Soudain, un petit garçon pauvre s’approcha, portant dans ses bras son petit frère d’un an.
Il regarda le père et lui dit :
— Mon petit frère peut guérir les jambes de votre enfant.
Le père ne le prit pas au sérieux et répondit :
— Va-t’en.
Le garçon insista :
— Donnez-nous un peu à manger, et il guérira votre enfant.
Après un court instant de réflexion, le père poussa un soupir et répondit :
— Très bien. Marché conclu.
Le garçon porta doucement son petit frère d’un an jusqu’à l’enfant en fauteuil roulant.
Le tout-petit tendit sa petite main et toucha les jambes de l’enfant.
Quelques instants plus tard, les jambes de l’enfant commencèrent à bouger.
Le restaurant sombra dans un silence absolu.

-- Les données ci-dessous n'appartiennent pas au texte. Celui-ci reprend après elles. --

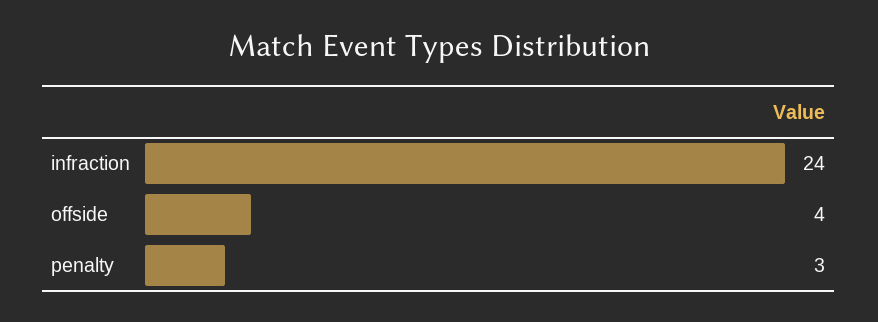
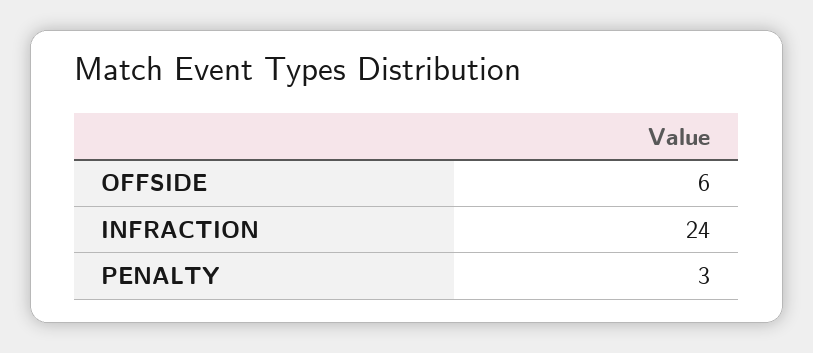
offside: 4 -> 6

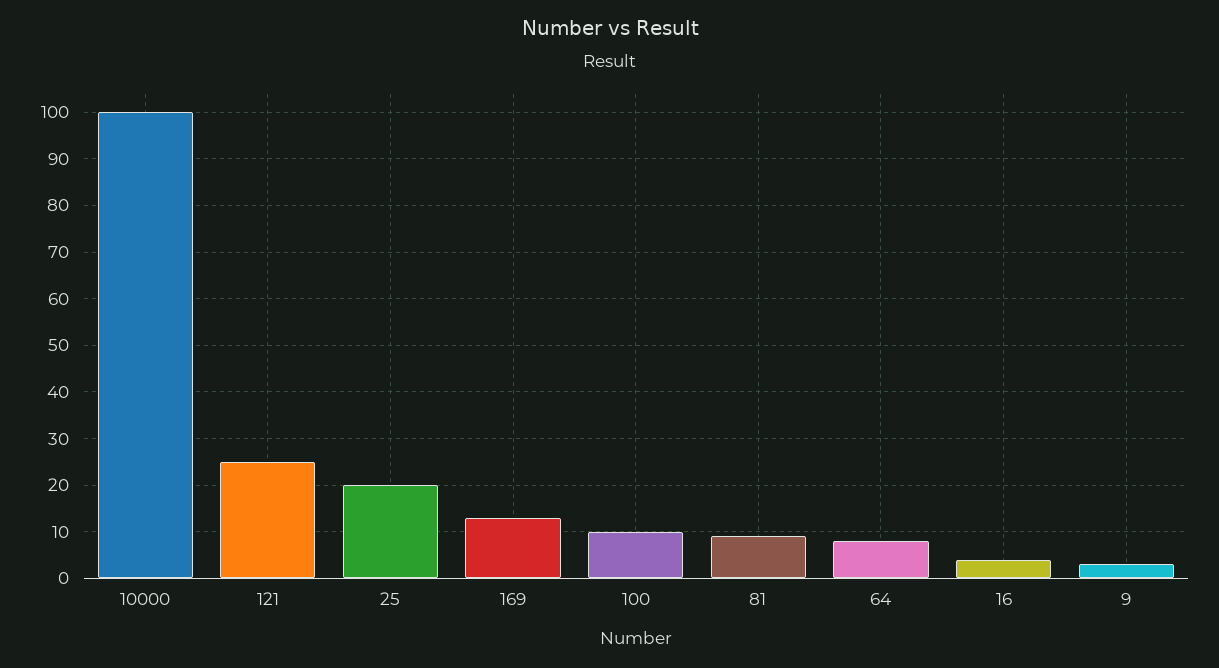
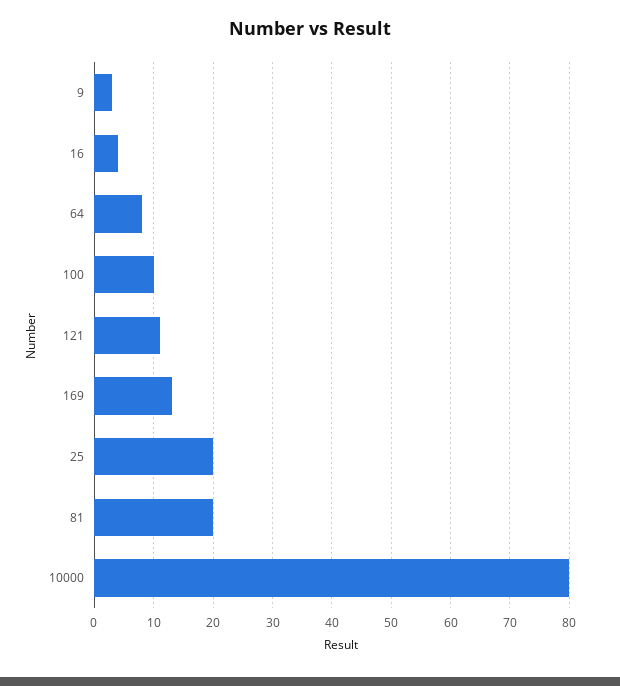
10000: 100 -> 80
121: 25 -> 10
81: 10 -> 20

Les couverts cessèrent de tinter.
Les serveurs restèrent immobiles.
Le père regardait les jambes de son fils, incapable de croire ce qu’il voyait.
— Tu… tu les sens ?
demanda-t-il d’une voix tremblante.
L’enfant leva lentement les yeux.
Des larmes apparurent sur son visage.
— Papa…
Je les sens.
Toute la salle retint son souffle.
Le petit garçon sourit doucement.
— Maintenant…
Essaie de te lever.
Le père passa instinctivement un bras derrière son fils.
L’enfant prit une profonde inspiration.
Ses jambes tremblèrent.
Puis, très lentement…
Il quitta le fauteuil roulant.
Un pas.
Puis un autre.
Le restaurant éclata en sanglots et en applaudissements.
Le père serra son fils dans ses bras, incapable de retenir ses larmes.
Il se tourna aussitôt vers les deux frères.
— Attendez !
Il ouvrit son portefeuille et en sortit une grosse liasse de billets.
— Prenez tout.
Le petit garçon secoua doucement la tête.
— Nous voulions seulement un repas.
Le père resta sans voix.
Le petit garçon ajouta :
— Maman disait que lorsqu’on reçoit un miracle…
Le plus beau remerciement, c’est d’offrir à manger à quelqu’un qui a faim.
Le père baissa les yeux.
Puis il appela le directeur du restaurant.
— À partir d’aujourd’hui…
Tous les enfants qui entreront ici sans avoir de quoi manger recevront un repas.
Peu importe le prix.
C’est moi qui paierai.
Le petit garçon prit son petit frère dans ses bras.
Avant de quitter le restaurant, il se retourna une dernière fois.
Il sourit à l’enfant qui marchait désormais aux côtés de son père.
Puis il murmura :
— Maintenant…
À toi de faire des miracles pour les autres.